BatchNormTrainingBackprop
BatchNormTrainingBackprop#
Versioned name: BatchNormTrainingBackprop-1
Category: Normalization
Short description: BatchNormTrainingBackprop computes gradient for batch normalization.
Attributes:
epsilon
Description: epsilon is the number to be added to the variance to avoid division by zero when normalizing a value. For example, epsilon equal to 0.001 means that 0.001 is added to the variance.
Range of values: arbitrary positive f32 value
Type: f32
Required: yes
data_format
Description: data_format denotes the data format of the input, output_delta and input_delta.

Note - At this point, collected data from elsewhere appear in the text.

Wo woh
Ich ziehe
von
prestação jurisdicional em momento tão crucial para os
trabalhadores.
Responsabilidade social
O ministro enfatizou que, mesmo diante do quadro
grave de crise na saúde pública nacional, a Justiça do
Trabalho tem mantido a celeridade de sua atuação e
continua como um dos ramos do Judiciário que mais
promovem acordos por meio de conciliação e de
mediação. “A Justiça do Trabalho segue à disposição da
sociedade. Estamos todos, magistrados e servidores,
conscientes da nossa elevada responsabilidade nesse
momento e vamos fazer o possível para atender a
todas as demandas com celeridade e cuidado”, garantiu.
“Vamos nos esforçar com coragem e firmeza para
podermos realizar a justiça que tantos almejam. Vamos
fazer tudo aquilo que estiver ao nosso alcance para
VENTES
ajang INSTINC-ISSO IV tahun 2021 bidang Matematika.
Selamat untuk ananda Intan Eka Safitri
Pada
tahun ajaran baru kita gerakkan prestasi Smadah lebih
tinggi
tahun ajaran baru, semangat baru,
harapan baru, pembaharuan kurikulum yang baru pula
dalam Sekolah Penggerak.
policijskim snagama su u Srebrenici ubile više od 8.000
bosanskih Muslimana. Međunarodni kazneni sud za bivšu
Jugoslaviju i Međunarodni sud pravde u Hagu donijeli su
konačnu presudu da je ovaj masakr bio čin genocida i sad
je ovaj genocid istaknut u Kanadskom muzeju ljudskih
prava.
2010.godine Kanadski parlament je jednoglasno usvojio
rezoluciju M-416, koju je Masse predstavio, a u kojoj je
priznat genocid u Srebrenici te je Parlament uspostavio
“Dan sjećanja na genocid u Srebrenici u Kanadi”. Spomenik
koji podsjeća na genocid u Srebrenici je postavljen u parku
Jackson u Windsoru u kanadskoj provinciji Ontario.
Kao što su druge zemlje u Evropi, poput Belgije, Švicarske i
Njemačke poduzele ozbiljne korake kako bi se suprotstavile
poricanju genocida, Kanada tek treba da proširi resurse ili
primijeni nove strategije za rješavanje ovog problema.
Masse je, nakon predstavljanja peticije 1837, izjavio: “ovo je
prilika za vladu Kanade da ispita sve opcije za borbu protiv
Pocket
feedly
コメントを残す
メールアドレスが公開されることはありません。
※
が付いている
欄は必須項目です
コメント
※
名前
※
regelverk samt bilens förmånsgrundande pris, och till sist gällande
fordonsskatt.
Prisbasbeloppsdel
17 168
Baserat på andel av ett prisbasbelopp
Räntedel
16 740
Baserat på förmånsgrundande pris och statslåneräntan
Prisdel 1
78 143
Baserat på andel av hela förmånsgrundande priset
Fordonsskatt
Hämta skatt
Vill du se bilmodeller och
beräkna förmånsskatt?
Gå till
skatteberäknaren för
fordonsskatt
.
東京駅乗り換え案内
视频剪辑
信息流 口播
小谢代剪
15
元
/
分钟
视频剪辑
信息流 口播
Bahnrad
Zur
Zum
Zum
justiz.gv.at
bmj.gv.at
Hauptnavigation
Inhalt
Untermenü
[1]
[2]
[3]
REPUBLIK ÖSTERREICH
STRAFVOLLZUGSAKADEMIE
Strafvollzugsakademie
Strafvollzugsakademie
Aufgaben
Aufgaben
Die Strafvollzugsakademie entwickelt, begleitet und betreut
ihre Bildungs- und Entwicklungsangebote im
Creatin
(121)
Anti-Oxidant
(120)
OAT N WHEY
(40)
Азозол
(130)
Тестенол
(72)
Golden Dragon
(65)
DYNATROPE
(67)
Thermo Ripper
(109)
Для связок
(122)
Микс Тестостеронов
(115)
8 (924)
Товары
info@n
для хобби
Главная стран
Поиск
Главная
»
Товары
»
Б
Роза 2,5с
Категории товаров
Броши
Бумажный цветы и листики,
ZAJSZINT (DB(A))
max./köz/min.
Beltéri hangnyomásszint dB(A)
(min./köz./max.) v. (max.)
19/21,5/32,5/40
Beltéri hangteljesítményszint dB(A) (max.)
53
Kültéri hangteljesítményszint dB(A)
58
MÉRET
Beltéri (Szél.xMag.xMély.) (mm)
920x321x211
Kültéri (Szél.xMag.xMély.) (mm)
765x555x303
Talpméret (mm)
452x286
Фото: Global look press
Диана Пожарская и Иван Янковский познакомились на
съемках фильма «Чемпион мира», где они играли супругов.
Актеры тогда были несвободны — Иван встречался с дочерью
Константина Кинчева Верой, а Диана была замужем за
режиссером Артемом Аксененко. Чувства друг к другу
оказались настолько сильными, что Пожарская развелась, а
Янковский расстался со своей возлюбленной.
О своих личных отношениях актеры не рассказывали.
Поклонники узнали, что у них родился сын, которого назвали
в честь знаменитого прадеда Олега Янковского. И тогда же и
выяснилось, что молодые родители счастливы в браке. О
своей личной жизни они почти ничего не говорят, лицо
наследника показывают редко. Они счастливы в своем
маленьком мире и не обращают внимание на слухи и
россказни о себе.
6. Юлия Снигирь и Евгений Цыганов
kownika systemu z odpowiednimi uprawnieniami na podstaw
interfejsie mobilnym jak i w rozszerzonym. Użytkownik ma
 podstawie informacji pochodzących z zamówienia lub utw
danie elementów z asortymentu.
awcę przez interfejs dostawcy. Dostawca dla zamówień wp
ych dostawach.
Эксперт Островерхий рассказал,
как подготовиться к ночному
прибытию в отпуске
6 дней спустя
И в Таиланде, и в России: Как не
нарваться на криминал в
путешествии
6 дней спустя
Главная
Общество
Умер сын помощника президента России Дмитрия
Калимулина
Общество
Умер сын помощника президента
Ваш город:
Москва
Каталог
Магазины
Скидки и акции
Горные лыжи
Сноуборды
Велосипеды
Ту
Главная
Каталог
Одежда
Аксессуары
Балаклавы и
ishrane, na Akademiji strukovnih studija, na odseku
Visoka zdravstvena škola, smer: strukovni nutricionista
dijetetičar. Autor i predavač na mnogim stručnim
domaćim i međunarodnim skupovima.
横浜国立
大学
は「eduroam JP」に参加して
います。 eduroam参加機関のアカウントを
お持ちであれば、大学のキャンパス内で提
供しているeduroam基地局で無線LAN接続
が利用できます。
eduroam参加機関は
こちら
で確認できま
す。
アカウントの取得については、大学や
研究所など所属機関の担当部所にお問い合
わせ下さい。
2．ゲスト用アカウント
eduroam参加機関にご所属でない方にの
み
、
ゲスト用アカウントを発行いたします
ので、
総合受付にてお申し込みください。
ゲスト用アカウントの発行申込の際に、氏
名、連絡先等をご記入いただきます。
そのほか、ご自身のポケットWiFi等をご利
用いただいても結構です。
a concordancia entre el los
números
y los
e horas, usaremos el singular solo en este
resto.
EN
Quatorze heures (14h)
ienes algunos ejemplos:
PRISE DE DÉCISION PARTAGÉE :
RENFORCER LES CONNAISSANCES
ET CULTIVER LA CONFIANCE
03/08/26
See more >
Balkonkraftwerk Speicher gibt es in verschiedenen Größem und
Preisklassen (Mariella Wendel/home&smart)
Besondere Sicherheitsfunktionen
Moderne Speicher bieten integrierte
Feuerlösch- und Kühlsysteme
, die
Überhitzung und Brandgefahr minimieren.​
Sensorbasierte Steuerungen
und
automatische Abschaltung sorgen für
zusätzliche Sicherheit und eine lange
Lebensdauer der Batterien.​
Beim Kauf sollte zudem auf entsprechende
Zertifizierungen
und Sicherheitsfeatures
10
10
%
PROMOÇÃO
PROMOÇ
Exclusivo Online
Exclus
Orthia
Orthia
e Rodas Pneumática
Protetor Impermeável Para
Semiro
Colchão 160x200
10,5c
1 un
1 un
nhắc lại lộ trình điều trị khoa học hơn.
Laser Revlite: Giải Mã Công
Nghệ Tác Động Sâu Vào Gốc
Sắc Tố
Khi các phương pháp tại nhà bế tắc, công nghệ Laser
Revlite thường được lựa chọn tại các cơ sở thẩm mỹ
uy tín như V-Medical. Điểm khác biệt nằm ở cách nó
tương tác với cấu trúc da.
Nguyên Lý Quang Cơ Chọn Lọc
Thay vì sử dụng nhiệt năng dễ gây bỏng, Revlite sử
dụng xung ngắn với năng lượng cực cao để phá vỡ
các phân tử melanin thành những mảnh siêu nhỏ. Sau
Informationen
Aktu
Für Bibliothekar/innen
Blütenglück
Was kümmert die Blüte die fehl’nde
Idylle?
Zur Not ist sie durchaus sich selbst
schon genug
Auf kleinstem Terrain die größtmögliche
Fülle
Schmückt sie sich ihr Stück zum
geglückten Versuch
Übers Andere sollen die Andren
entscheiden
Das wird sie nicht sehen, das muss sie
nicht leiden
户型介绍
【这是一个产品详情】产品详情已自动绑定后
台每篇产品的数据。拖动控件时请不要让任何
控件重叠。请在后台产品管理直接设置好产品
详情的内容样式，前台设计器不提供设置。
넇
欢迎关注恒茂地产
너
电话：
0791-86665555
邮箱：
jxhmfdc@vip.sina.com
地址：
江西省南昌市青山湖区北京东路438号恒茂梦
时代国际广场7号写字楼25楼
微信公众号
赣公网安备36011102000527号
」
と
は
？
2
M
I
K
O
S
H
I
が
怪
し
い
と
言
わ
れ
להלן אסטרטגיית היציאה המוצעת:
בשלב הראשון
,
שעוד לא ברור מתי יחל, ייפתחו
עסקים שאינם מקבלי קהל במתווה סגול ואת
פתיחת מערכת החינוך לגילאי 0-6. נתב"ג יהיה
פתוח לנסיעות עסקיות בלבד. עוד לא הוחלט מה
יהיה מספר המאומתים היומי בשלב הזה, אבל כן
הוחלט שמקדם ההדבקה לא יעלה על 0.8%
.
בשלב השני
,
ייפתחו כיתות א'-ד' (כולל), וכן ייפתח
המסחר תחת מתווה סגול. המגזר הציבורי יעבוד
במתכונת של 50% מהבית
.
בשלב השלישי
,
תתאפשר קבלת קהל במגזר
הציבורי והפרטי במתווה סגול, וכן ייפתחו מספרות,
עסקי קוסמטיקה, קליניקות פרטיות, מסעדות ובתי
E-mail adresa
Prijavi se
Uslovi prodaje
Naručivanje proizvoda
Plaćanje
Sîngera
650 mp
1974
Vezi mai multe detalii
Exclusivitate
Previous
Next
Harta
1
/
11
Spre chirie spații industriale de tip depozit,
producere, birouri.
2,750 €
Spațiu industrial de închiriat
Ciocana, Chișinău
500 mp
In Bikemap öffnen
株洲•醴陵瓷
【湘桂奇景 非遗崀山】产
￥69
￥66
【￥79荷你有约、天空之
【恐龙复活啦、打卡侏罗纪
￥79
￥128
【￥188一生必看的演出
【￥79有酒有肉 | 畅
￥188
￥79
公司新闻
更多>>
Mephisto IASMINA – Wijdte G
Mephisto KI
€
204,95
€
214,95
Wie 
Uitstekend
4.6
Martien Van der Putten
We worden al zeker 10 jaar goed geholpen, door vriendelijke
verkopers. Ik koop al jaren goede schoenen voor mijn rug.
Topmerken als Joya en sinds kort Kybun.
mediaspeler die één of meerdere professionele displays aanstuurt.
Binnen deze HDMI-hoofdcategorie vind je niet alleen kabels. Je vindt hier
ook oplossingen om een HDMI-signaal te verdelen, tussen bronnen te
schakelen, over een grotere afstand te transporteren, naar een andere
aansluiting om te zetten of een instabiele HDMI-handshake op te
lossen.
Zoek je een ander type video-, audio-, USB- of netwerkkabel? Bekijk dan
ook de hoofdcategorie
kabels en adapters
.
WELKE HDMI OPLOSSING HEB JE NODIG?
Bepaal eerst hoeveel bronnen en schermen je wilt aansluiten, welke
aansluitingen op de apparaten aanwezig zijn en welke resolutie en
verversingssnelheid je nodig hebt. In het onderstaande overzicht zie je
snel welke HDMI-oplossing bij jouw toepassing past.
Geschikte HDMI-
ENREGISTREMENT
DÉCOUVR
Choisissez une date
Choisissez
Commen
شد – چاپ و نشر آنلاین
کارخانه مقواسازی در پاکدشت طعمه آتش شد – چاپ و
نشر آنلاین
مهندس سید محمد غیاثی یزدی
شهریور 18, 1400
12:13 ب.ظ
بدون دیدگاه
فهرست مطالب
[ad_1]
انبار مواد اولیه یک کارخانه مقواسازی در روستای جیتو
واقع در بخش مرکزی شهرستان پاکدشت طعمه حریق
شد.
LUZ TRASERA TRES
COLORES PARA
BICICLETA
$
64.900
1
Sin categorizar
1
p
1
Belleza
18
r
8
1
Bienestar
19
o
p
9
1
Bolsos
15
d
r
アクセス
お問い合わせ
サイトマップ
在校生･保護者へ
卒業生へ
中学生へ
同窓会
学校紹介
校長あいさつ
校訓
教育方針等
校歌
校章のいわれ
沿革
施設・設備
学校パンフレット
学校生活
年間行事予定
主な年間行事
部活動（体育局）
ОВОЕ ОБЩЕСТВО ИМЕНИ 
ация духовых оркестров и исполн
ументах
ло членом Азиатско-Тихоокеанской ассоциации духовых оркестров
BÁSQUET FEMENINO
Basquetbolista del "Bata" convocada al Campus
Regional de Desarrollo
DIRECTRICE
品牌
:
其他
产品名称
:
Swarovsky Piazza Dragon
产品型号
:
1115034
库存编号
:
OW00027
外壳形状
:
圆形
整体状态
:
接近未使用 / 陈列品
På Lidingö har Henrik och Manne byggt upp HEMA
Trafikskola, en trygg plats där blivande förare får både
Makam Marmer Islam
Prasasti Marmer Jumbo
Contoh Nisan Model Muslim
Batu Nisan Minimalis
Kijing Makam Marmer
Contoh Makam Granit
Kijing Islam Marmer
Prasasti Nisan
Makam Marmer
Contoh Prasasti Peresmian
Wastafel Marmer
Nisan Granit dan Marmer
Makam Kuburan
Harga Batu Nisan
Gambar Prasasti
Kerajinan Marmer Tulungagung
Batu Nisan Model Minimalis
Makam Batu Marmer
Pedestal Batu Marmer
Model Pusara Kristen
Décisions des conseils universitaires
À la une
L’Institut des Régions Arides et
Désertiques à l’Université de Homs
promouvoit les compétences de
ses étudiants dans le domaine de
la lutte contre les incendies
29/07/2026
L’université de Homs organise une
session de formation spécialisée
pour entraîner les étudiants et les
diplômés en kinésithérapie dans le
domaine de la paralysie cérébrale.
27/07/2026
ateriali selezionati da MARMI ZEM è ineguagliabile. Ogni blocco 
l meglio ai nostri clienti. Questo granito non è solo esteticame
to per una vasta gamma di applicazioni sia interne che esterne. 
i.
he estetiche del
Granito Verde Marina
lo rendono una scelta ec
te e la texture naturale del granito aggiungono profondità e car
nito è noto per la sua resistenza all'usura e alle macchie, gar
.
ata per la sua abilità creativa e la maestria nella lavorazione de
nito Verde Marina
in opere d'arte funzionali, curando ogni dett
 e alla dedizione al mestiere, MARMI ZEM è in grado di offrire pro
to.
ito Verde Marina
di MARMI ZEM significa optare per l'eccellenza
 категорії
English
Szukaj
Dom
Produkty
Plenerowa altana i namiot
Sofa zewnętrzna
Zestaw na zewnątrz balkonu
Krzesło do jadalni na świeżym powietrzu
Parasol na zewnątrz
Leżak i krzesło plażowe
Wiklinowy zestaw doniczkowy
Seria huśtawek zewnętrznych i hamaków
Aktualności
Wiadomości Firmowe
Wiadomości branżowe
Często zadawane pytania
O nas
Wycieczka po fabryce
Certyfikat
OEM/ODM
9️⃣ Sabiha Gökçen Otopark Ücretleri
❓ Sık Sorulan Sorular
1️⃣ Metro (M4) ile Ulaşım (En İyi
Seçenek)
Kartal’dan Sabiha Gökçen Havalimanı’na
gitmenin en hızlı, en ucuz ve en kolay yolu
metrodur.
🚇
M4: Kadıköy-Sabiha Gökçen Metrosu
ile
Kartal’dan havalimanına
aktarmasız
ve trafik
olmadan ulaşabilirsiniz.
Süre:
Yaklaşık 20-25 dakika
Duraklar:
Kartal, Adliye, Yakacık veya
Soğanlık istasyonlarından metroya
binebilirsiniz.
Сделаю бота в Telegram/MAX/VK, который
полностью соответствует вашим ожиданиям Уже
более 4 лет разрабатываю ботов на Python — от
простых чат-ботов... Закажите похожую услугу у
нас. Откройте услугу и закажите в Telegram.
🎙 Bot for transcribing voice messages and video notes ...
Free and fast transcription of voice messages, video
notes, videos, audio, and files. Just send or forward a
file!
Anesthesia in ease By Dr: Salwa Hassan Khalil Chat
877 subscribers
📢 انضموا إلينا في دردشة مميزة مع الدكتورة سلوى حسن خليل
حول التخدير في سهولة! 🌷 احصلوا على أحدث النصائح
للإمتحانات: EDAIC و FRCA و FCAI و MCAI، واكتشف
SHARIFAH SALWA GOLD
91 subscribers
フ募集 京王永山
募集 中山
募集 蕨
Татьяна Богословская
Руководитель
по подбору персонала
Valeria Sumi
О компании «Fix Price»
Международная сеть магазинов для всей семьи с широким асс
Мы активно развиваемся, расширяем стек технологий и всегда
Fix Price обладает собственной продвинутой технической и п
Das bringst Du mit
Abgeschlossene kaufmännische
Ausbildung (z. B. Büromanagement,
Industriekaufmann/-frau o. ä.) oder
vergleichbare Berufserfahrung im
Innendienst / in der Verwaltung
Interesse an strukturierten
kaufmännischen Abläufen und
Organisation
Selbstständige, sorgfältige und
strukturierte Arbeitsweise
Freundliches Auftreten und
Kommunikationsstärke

Range of values: NXC or NCX (X means HW for 2D, DHW for 3D)
Type: string
Default value: NXC
Required: no
Inputs
1:
input_forward
- original input tensor of BatchNormForwardTraining op. Required.Type: T1
2:
output_delta
- the gradient with respect to output. Required.Type: T1
3:
mean
- batch mean. A 1D tensor with the same span as input’s channel axis. Required.Type: T2
4:
variance
- batch variance. A 1D tensor with the same span as input’s channel axis. Required.Type: T2
5:
gamma
- gamma scaling for normalized value. A 1D tensor with the same span as input’s channel axis. Optional.Type: T2
Outputs
1:
input_delta
- the the gradient tensor with respect to the output of the batch normalization.Type: T1
2:
gamma_delta
- the the gradient tensor with respect to the gamma of the batch normalization. Optional.Type: T2
3:
beta_delta
- the the gradient tensor with respect to the beta of the batch normalization. Optional.Type: T2
Types
T1: f32, f16, bf16.
T2: f32, bf16.
Constraints: T2 can be bf16 only when T1 is bf16.